Thursday, November 11, 2004

Weakness is strength

I listened to a speaker today talk about how the world of today is designed around strength. We want to be strong, we want our weapons to be potent, our countries to be powerful, our armies to be overwhelming. Only by being strong are we strong, goes this very martial form of thinking.

But he quoted a book by Jean Vanier, who asserts, "Weakness is strength." What a thing to say! What strength is there in weakness? It turns out all the strength in the world. All I can think of as I consider this is how young David, the ruddy faced young boy of Jesse, was the only one brave enough to stand up to the big and boastful Philistine named Goliath. Everyone knows how that turned out.

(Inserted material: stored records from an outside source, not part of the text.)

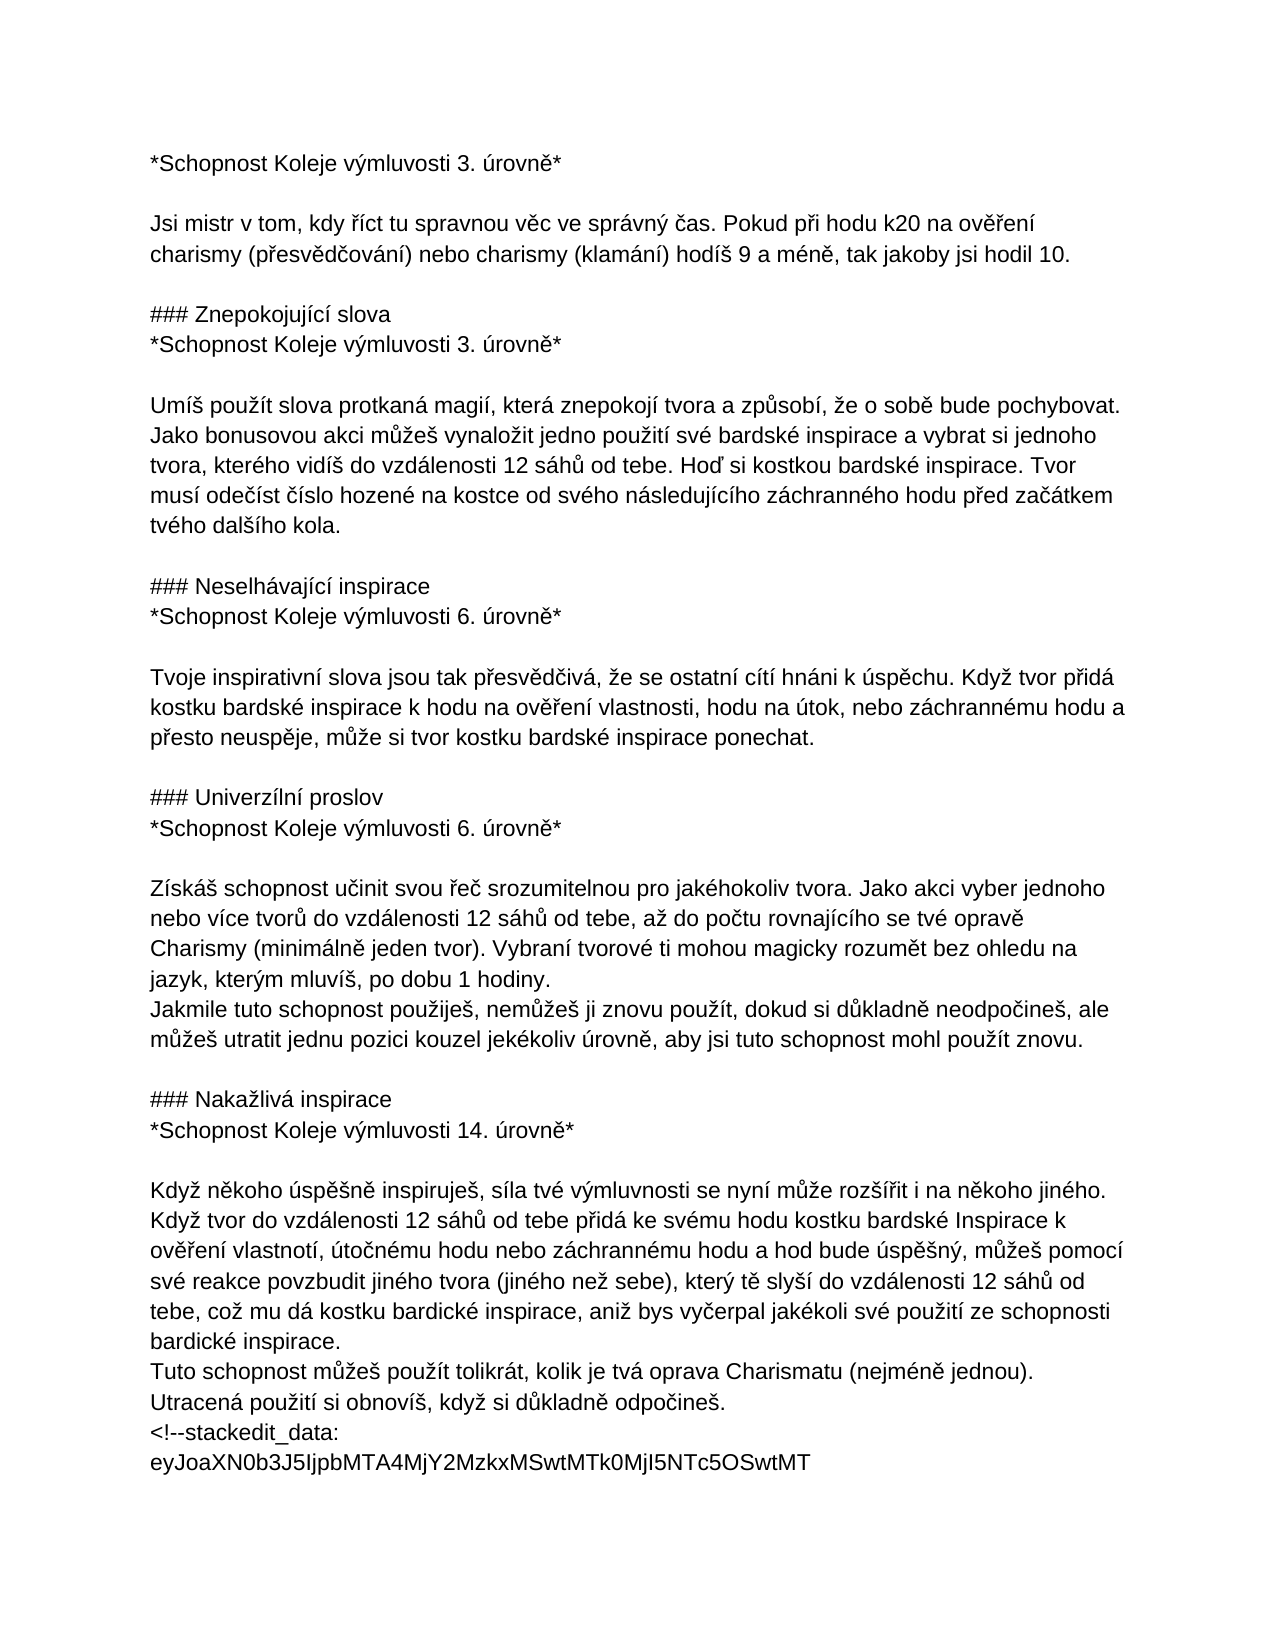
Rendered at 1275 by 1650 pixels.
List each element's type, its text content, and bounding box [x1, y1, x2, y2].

text Když někoho úspěšně inspiruješ, síla tvé výmluvnosti se nyní může rozšířit i na někoho jiného. Když tvor do vzdálenosti 12 sáhů od tebe přidá ke svému hodu kostku bardské Inspirace k ověření vlastnotí, útočnému hodu nebo záchrannému hodu a hod bude úspěšný, můžeš pomocí své reakce povzbudit jiného tvora (jiného než sebe), který tě slyší do vzdálenosti 12 sáhů od tebe, což mu dá kostku bardické inspirace, aniž bys vyčerpal jakékoli své použití ze schopnosti bardické inspirace. [150, 1177, 1125, 1354]
text *Schopnost Koleje výmluvosti 6. úrovně* [150, 603, 1125, 629]
text *Schopnost Koleje výmluvosti 6. úrovně* [150, 814, 1125, 841]
text *Schopnost Koleje výmluvosti 3. úrovně* [150, 150, 1125, 176]
text Tvoje inspirativní slova jsou tak přesvědčivá, že se ostatní cítí hnáni k úspěchu. Když tvor přidá kostku bardské inspirace k hodu na ověření vlastnosti, hodu na útok, nebo záchrannému hodu a přesto neuspěje, může si tvor kostku bardské inspirace ponechat. [150, 663, 1125, 750]
text Jsi mistr v tom, kdy říct tu spravnou věc ve správný čas. Pokud při hodu k20 na ověření charismy (přesvědčování) nebo charismy (klamání) hodíš 9 a méně, tak jakoby jsi hodil 10. [150, 210, 1125, 267]
text *Schopnost Koleje výmluvosti 3. úrovně* [150, 331, 1125, 358]
text ### Univerzílní proslov [150, 784, 1125, 811]
text <!--stackedit_data: [150, 1419, 1125, 1445]
text Tuto schopnost můžeš použít tolikrát, kolik je tvá oprava Charismatu (nejméně jednou). Utracená použití si obnovíš, když si důkladně odpočineš. [150, 1358, 1125, 1415]
text *Schopnost Koleje výmluvosti 14. úrovně* [150, 1117, 1125, 1143]
text ### Nakažlivá inspirace [150, 1086, 1125, 1113]
text Získáš schopnost učinit svou řeč srozumitelnou pro jakéhokoliv tvora. Jako akci vyber jednoho nebo více tvorů do vzdálenosti 12 sáhů od tebe, až do počtu rovnajícího se tvé opravě Charismy (minimálně jeden tvor). Vybraní tvorové ti mohou magicky rozumět bez ohledu na jazyk, kterým mluvíš, po dobu 1 hodiny. [150, 875, 1125, 992]
text Umíš použít slova protkaná magií, která znepokojí tvora a způsobí, že o sobě bude pochybovat. Jako bonusovou akci můžeš vynaložit jedno použití své bardské inspirace a vybrat si jednoho tvora, kterého vidíš do vzdálenosti 12 sáhů od tebe. Hoď si kostkou bardské inspirace. Tvor musí odečíst číslo hozené na kostce od svého následujícího záchranného hodu před začátkem tvého dalšího kola. [150, 392, 1125, 539]
text eyJoaXN0b3J5IjpbMTA4MjY2MzkxMSwtMTk0MjI5NTc5OSwtMT [150, 1449, 1125, 1475]
text ### Neselhávající inspirace [150, 573, 1125, 599]
text Jakmile tuto schopnost použiješ, nemůžeš ji znovu použít, dokud si důkladně neodpočineš, ale můžeš utratit jednu pozici kouzel jekékoliv úrovně, aby jsi tuto schopnost mohl použít znovu. [150, 996, 1125, 1052]
text ### Znepokojující slova [150, 301, 1125, 327]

In humility, we demonstrate our trust in God. In gentleness, we show our love, which comes from God. In vulnerability, we show our faith, a witness to the might of God. This last is what David did. And finally, in age, we acquire wisdom, fruit of the Word of God. All of these virtues, all the virtues of the Beatitudes, are the virtues of those who dare to be small, meek, and powerless. Big deeds of strength and war are the ways of the Roman gods of long ago, or the Greek heroes - ones like Achilles, whose weaknesses were not their strength, but their soft underbelly. Not so Christian saints and heroes. Our God was the one who came not to be served, but to serve. Our martyrs were not warriors dying in battle, but ordinary people rising to greatness by peacefully refusing to give up their faith at sword-point.

Weakness is strength. Sounds a little like 1984 to say it, but relying on God's strength, and not our own, allows us to tap into the universe's only real power. Save for that, we are only reeds blowing in the wind.